• _Written exercise_
Reproduce the items from their start through the line containing "v(-15.65, 848.95) *", substituting "cornerPoint" for every "visualSharp" and changing nothing else. Leave the pictures out of your copy.

>> begin Material provided

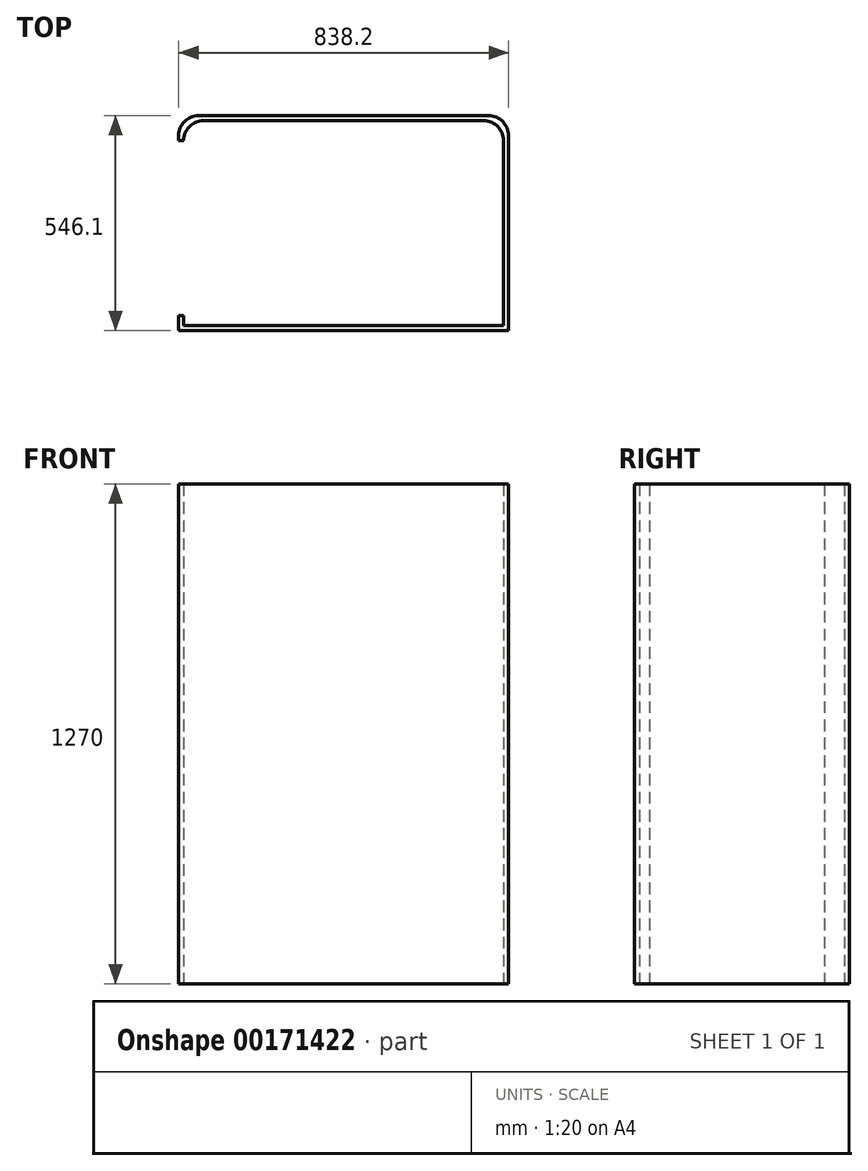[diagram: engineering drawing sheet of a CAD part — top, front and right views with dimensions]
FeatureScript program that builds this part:
annotation { "Feature Type Name" : "Feature", "Feature Type Description" : "" }
export const myFeature = defineFeature(function(context is Context, id is Id, definition is map)
    precondition{}
    {
        {
            var Q0;
            Q0=qCreatedBy(makeId("Top.planeOp"),FACE);
            var sketch = newSketch(context, id + "F0", { "sketchPlane" : qUnion([Q0])});
            skLineSegment(sketch, "E0.bottom", {"start": v(-419.1, 6.35) * mm, "end": v(419.1, 6.35) * mm});
            skLineSegment(sketch, "E0.top", {"start": v(-419.1, -6.35) * mm, "end": v(419.1, -6.35) * mm});
            skLineSegment(sketch, "E0.left", {"start": v(-419.1, 6.35) * mm, "end": v(-419.1, -6.35) * mm});
            skLineSegment(sketch, "E0.right", {"start": v(419.1, 6.35) * mm, "end": v(419.1, -6.35) * mm});
            skPoint(sketch, "E0.middle", {"position": v(0, 0) * mm});
            skLineSegment(sketch, "E1", {"start": v(419.1, 6.35) * mm, "end": v(419.1, 488.95) * mm});
            skLineSegment(sketch, "E2", {"start": v(368.3, 539.75) * mm, "end": v(-368.3, 539.75) * mm});
            skLineSegment(sketch, "E3", {"start": v(-419.1, 6.35) * mm, "end": v(-419.1, 31.75) * mm});
            skLineSegment(sketch, "E4", {"start": v(-419.1, 31.75) * mm, "end": v(-406.4, 31.75) * mm});
            skLineSegment(sketch, "E5", {"start": v(406.4, 6.35) * mm, "end": v(406.4, 476.25) * mm});
            skLineSegment(sketch, "E6", {"start": v(355.6, 527.05) * mm, "end": v(-355.6, 527.05) * mm});
            skLineSegment(sketch, "E7", {"start": v(-406.4, 31.75) * mm, "end": v(-406.4, 6.35) * mm});
            skPoint(sketch, "E8.visualSharp", {"position": v(419.1, 539.75) * mm});
            skArc(sketch, "E8.filletArc", {"start": v(419.1, 488.95) * mm, "mid": v(404.22, 524.87) * mm, "end": v(368.3, 539.75) * mm});
            skPoint(sketch, "E9.visualSharp", {"position": v(406.4, 527.05) * mm});
            skArc(sketch, "E9.filletArc", {"start": v(406.4, 476.25) * mm, "mid": v(391.52, 512.17) * mm, "end": v(355.6, 527.05) * mm});
            skPoint(sketch, "E10.visualSharp", {"position": v(0, 857.76) * mm});
            skPoint(sketch, "E11.visualSharp", {"position": v(-15.65, 848.95) * mm});
            skLineSegment(sketch, "E12", {"start": v(-419.1, 527.05) * mm, "end": v(-419.1, 476.25) * mm});
            skLineSegment(sketch, "E13", {"start": v(-406.4, 476.25) * mm, "end": v(-406.4, 476.25) * mm});
            skLineSegment(sketch, "E14", {"start": v(-419.1, 476.25) * mm, "end": v(-406.4, 476.25) * mm});
            skLineSegment(sketch, "E15", {"start": v(-419.1, 527.05) * mm, "end": v(-419.1, 488.95) * mm});
            skPoint(sketch, "E16.visualSharp", {"position": v(-419.1, 539.75) * mm});
            skArc(sketch, "E16.filletArc", {"start": v(-368.3, 539.75) * mm, "mid": v(-404.22, 524.87) * mm, "end": v(-419.1, 488.95) * mm});
            skPoint(sketch, "E17.newPointA", {"position": v(-419.1, 527.05) * mm});
            skPoint(sketch, "E17.newPointB", {"position": v(-406.4, 527.05) * mm});
            skArc(sketch, "E17.filletArc", {"start": v(-355.6, 527.05) * mm, "mid": v(-391.52, 512.17) * mm, "end": v(-406.4, 476.25) * mm});
            skSolve(sketch);
        }
        {
            var Q0;
            Q0=qSketchRegion(id+"F0",true);
            extrude(context, id + "F1", {"entities" : qUnion([Q0]), "depth" : 1270 * mm});
        }
    });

>> end Material provided

• _Output for this exercise_
[diagram: engineering drawing sheet of a CAD part — top, front and right views with dimensions]
FeatureScript program that builds this part:
annotation { "Feature Type Name" : "Feature", "Feature Type Description" : "" }
export const myFeature = defineFeature(function(context is Context, id is Id, definition is map)
    precondition{}
    {
        {
            var Q0;
            Q0=qCreatedBy(makeId("Top.planeOp"),FACE);
            var sketch = newSketch(context, id + "F0", { "sketchPlane" : qUnion([Q0])});
            skLineSegment(sketch, "E0.bottom", {"start": v(-419.1, 6.35) * mm, "end": v(419.1, 6.35) * mm});
            skLineSegment(sketch, "E0.top", {"start": v(-419.1, -6.35) * mm, "end": v(419.1, -6.35) * mm});
            skLineSegment(sketch, "E0.left", {"start": v(-419.1, 6.35) * mm, "end": v(-419.1, -6.35) * mm});
            skLineSegment(sketch, "E0.right", {"start": v(419.1, 6.35) * mm, "end": v(419.1, -6.35) * mm});
            skPoint(sketch, "E0.middle", {"position": v(0, 0) * mm});
            skLineSegment(sketch, "E1", {"start": v(419.1, 6.35) * mm, "end": v(419.1, 488.95) * mm});
            skLineSegment(sketch, "E2", {"start": v(368.3, 539.75) * mm, "end": v(-368.3, 539.75) * mm});
            skLineSegment(sketch, "E3", {"start": v(-419.1, 6.35) * mm, "end": v(-419.1, 31.75) * mm});
            skLineSegment(sketch, "E4", {"start": v(-419.1, 31.75) * mm, "end": v(-406.4, 31.75) * mm});
            skLineSegment(sketch, "E5", {"start": v(406.4, 6.35) * mm, "end": v(406.4, 476.25) * mm});
            skLineSegment(sketch, "E6", {"start": v(355.6, 527.05) * mm, "end": v(-355.6, 527.05) * mm});
            skLineSegment(sketch, "E7", {"start": v(-406.4, 31.75) * mm, "end": v(-406.4, 6.35) * mm});
            skPoint(sketch, "E8.cornerPoint", {"position": v(419.1, 539.75) * mm});
            skArc(sketch, "E8.filletArc", {"start": v(419.1, 488.95) * mm, "mid": v(404.22, 524.87) * mm, "end": v(368.3, 539.75) * mm});
            skPoint(sketch, "E9.cornerPoint", {"position": v(406.4, 527.05) * mm});
            skArc(sketch, "E9.filletArc", {"start": v(406.4, 476.25) * mm, "mid": v(391.52, 512.17) * mm, "end": v(355.6, 527.05) * mm});
            skPoint(sketch, "E10.cornerPoint", {"position": v(0, 857.76) * mm});
            skPoint(sketch, "E11.cornerPoint", {"position": v(-15.65, 848.95) * mm});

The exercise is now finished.